DART2OS versammelt ein Team von Expert:innen, deren Fachbereiche sich ergänzen: Johannes Zuber, Projektkoordinator und mein Kollege am IMP, bringt seine Expertise in funktioneller Genomik und Krebsgenetik ein. Sabine Taschner-Mandl von der St.-Anna-Kinderkrebsforschung ist Expertin für translationale Forschung und Diagnostik bei Tumorerkrankungen im Kindesalter. Dietmar Rieder von der Universität Innsbruck ist Bioinformatiker mit Erfahrung in der Krebsgenomforschung. Johannes Huppa von der Medizinischen Universität Wien ist Experte für Immunologie und T-Zell-Signalübertragung. Michael Traxlmayr von der Boku ist ein Proteiningenieur und leitet das Christian-Doppler-Labor für "next generation CAR T cells". Mein eigenes Labor ist auf die Erforschung von Therapieresistenzen und Tumorimmunologie spezialisiert.

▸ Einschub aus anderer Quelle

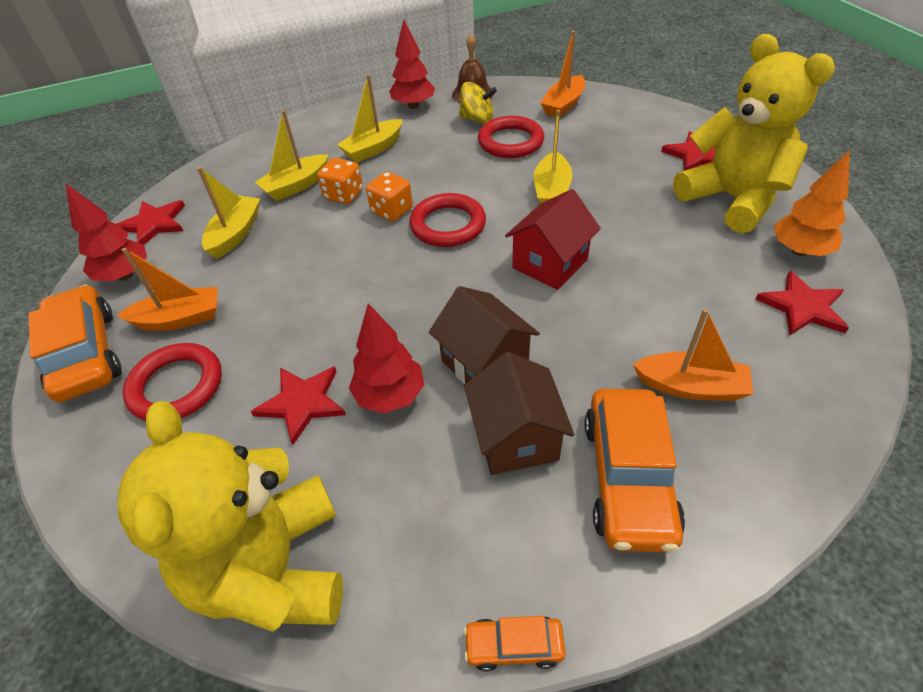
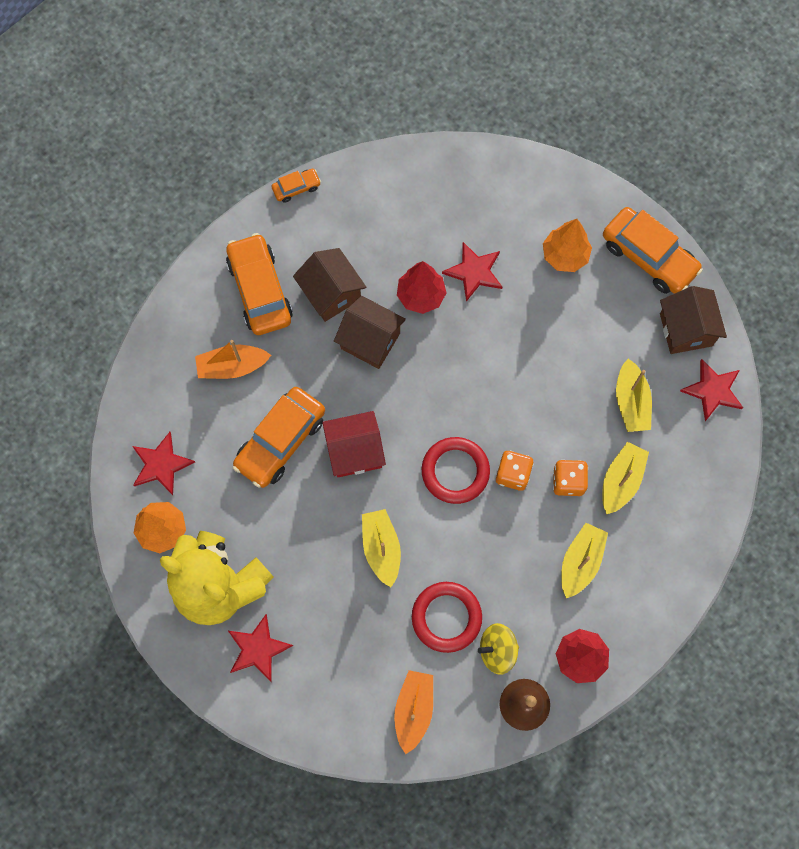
camera: 155 degrees right, 25 degrees up
red tree [65,183,147,281] -> brown house [660,286,727,354]
orange boat [117,248,218,331] -> none
yellow teddy bear [118,401,343,632] -> none
red ring [123,343,222,421] -> orange tree [543,219,592,272]
red house [505,189,601,290] -> red house turned 60 degrees clockwise [322,411,386,477]
none -> orange car [233,387,325,488]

Das DART2OS-Team wurde unlängst mit einem FWF-Grant des neuen Programms "Emerging Fields" ausgezeichnet. Von links: Johannes Huppa, Sabine Taschner-Mandl, Johannes Zuber, Anna Obenauf, Michael Traxlmayr, Dietmar Rieder.
FWF/Klaus Ranger

Gemeinsam bündeln wir also ein breites Spektrum an Expertise und Techniken mit dem klaren Ziel, das Leben junger Osteosarkom-Patient:innen zu verbessern. Wenn unser Ansatz zu neuen, wirksameren Therapien für Osteosarkom-Patient:innen führt, dann könnte er auch als richtungsweisendes Modell für andere Krebsarten dienen. Darüber hinaus werden wir grundlegende Erkenntnisse über das Osteosarkom, T-Zell-Immunologie und jene Mechanismen gewinnen, durch die Tumore dem Immunsystem entkommen. Ich freue mich sehr, dass wir den FWF und die internationalen Begutachter:innen vom Potenzial von DART2OS überzeugen konnten. 77 Millionen Jahre Osteosarkom sind mehr als genug: Jetzt liegt ein wichtiges Stück Forschung vor uns. (Anna Obenauf, 17.4.2024)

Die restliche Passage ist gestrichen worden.